An exact transcription of all the data is required; the pictures are to be left out.

START Records

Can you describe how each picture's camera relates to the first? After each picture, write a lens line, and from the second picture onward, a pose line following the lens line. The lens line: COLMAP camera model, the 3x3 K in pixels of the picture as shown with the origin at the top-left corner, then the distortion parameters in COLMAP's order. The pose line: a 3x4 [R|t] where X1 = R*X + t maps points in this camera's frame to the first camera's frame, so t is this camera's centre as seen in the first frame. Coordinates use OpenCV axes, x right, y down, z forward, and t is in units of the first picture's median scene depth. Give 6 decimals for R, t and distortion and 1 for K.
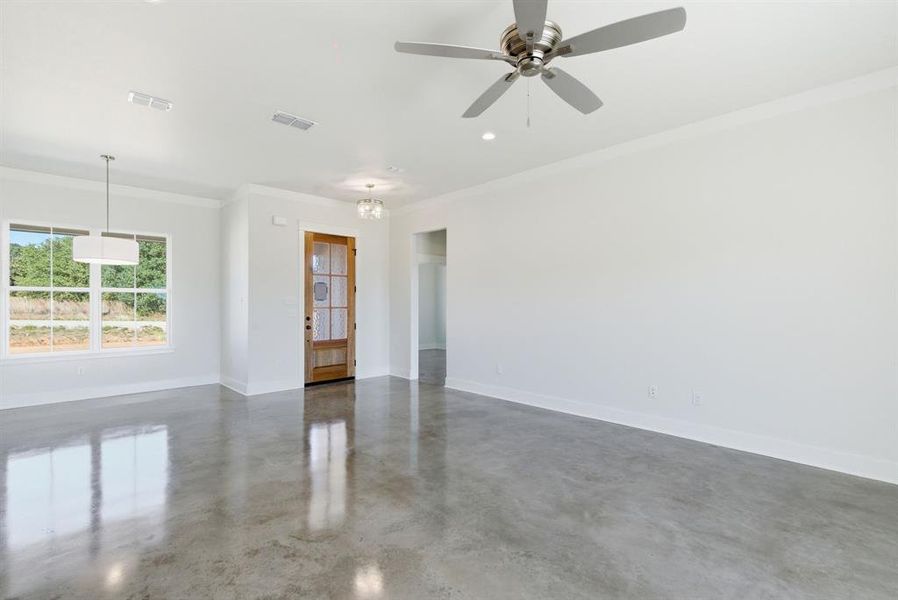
lens RADIAL K [[409.8, 0, 445.4], [0, 409.8, 302.0], [0, 0, 1]] dist [0.001860, -0.000121]
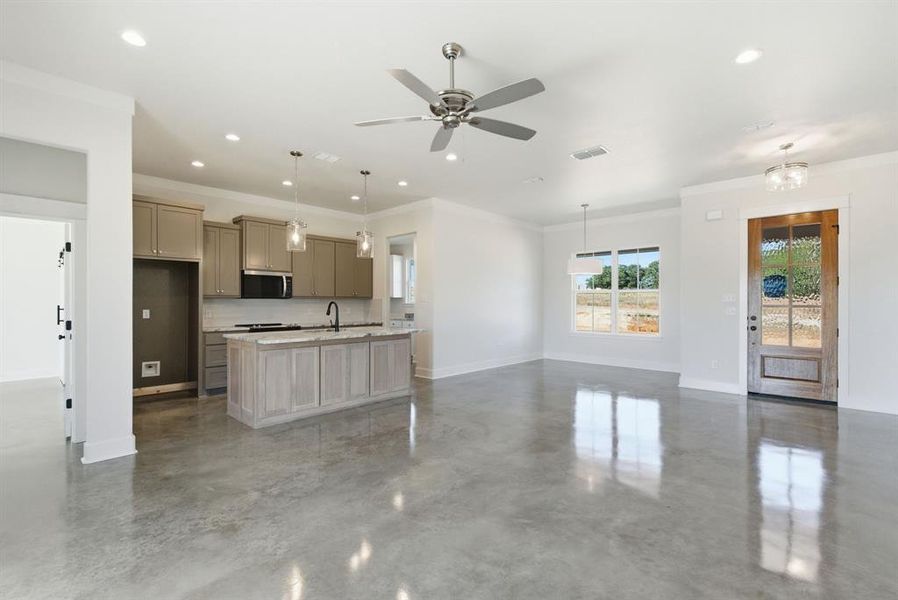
lens RADIAL K [[409.8, 0, 445.4], [0, 409.8, 302.0], [0, 0, 1]] dist [0.001860, -0.000121]
pose [[0.048327, 0.003231, -0.998826, 0.506830], [0.002664, 0.999991, 0.003364, 0.001750], [0.998828, -0.002824, 0.048318, 0.301981]]
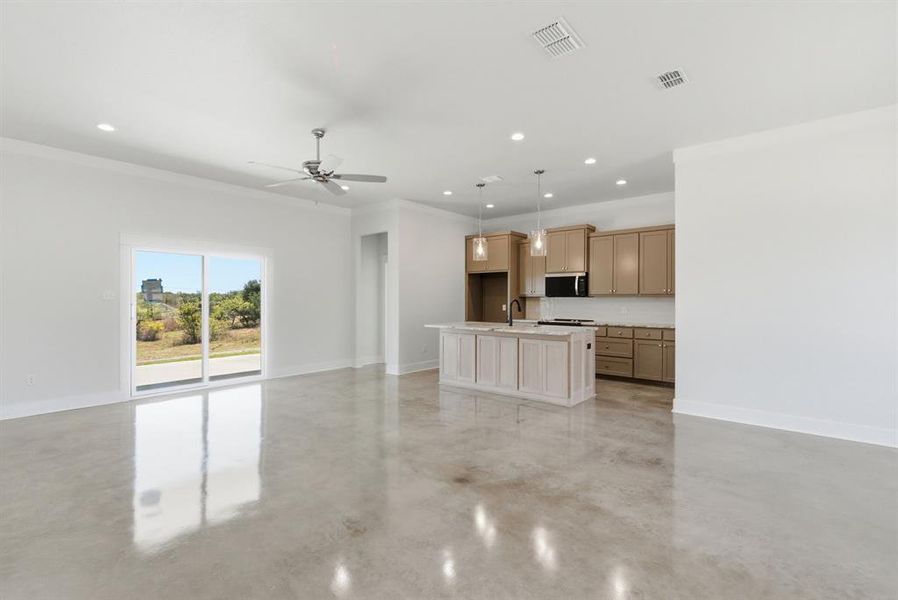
lens RADIAL K [[409.8, 0, 445.4], [0, 409.8, 302.0], [0, 0, 1]] dist [0.001860, -0.000121]
pose [[-0.994593, 0.001089, -0.103842, -0.066721], [0.000751, 0.999994, 0.003294, 0.005283], [0.103845, 0.003198, -0.994588, 1.008363]]
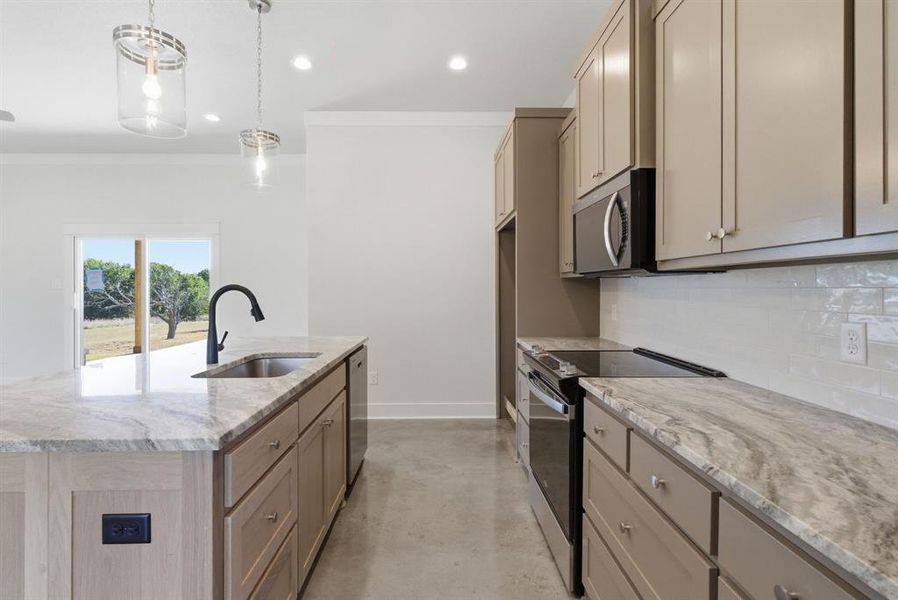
lens RADIAL K [[420.7, 0, 447.2], [0, 420.7, 291.4], [0, 0, 1]] dist [-0.000218, -0.000027]
pose [[-0.729369, -0.001752, 0.684118, -0.648814], [-0.002137, 0.999998, 0.000282, 0.008460], [-0.684117, -0.001256, -0.729371, 0.237303]]
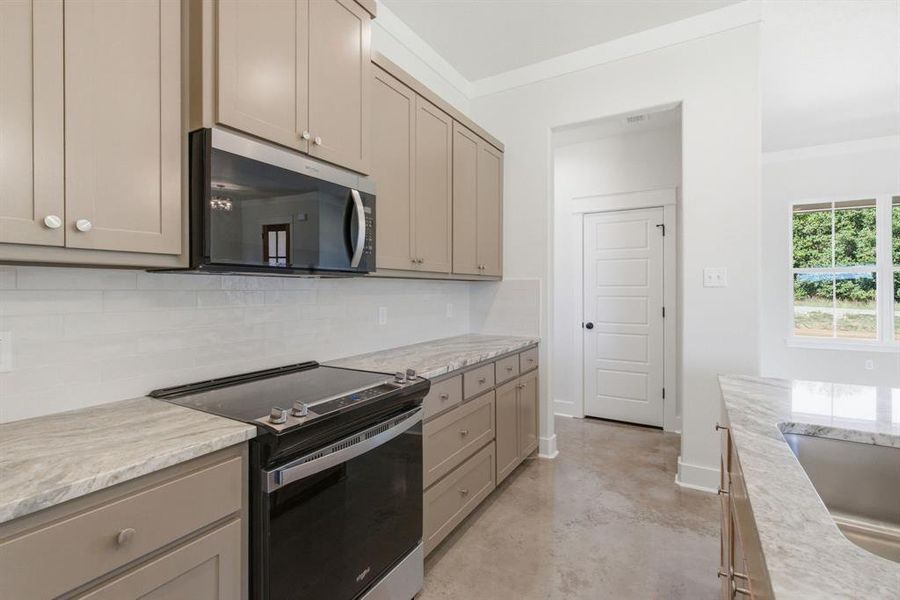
lens RADIAL K [[421.6, 0, 448.2], [0, 421.6, 291.4], [0, 0, 1]] dist [-0.000218, -0.000027]
pose [[0.265576, 0.005397, -0.964075, -0.249937], [0.007281, 0.999945, 0.007603, 0.004387], [0.964062, -0.009039, 0.265522, -0.065557]]
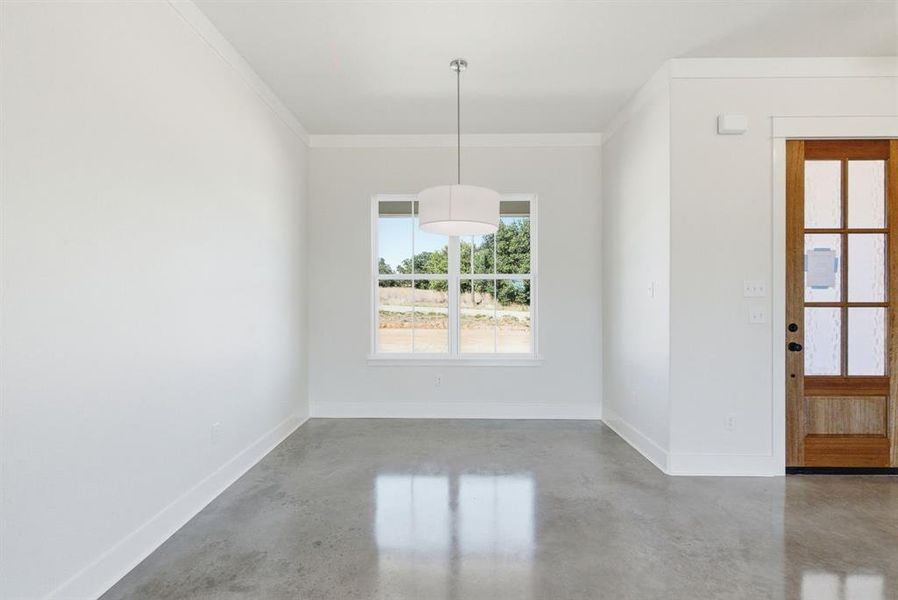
lens RADIAL K [[420.7, 0, 447.2], [0, 420.7, 291.4], [0, 0, 1]] dist [-0.000218, -0.000027]
pose [[0.718336, -0.003260, -0.695689, -0.285528], [-0.000478, 0.999986, -0.005180, 0.002597], [0.695696, 0.004054, 0.718325, 0.388036]]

END Records

> _Solution for this problem_
Can you describe how each picture's camera relates to the first? After each picture, write a lens line, and from the second picture onward, a pose line following the lens line. The lens line: COLMAP camera model, the 3x3 K in pixels of the picture as shown with the origin at the top-left corner, then the distortion parameters in COLMAP's order. The pose line: a 3x4 [R|t] where X1 = R*X + t maps points in this camera's frame to the first camera's frame, so t is this camera's centre as seen in the first frame. Coordinates use OpenCV axes, x right, y down, z forward, and t is in units of the first picture's median scene depth. Give 6 decimals for R, t and distortion and 1 for K.
lens RADIAL K [[409.8, 0, 445.4], [0, 409.8, 302.0], [0, 0, 1]] dist [0.001860, -0.000121]
lens RADIAL K [[409.8, 0, 445.4], [0, 409.8, 302.0], [0, 0, 1]] dist [0.001860, -0.000121]
pose [[0.048327, 0.003231, -0.998826, 0.506830], [0.002664, 0.999991, 0.003364, 0.001750], [0.998828, -0.002824, 0.048318, 0.301981]]
lens RADIAL K [[409.8, 0, 445.4], [0, 409.8, 302.0], [0, 0, 1]] dist [0.001860, -0.000121]
pose [[-0.994593, 0.001089, -0.103842, -0.066721], [0.000751, 0.999994, 0.003294, 0.005283], [0.103845, 0.003198, -0.994588, 1.008363]]
lens RADIAL K [[420.7, 0, 447.2], [0, 420.7, 291.4], [0, 0, 1]] dist [-0.000218, -0.000027]
pose [[-0.729369, -0.001752, 0.684118, -0.648814], [-0.002137, 0.999998, 0.000282, 0.008460], [-0.684117, -0.001256, -0.729371, 0.237303]]
lens RADIAL K [[421.6, 0, 448.2], [0, 421.6, 291.4], [0, 0, 1]] dist [-0.000218, -0.000027]
pose [[0.265576, 0.005397, -0.964075, -0.249937], [0.007281, 0.999945, 0.007603, 0.004387], [0.964062, -0.009039, 0.265522, -0.065557]]
lens RADIAL K [[420.7, 0, 447.2], [0, 420.7, 291.4], [0, 0, 1]] dist [-0.000218, -0.000027]
pose [[0.718336, -0.003260, -0.695689, -0.285528], [-0.000478, 0.999986, -0.005180, 0.002597], [0.695696, 0.004054, 0.718325, 0.388036]]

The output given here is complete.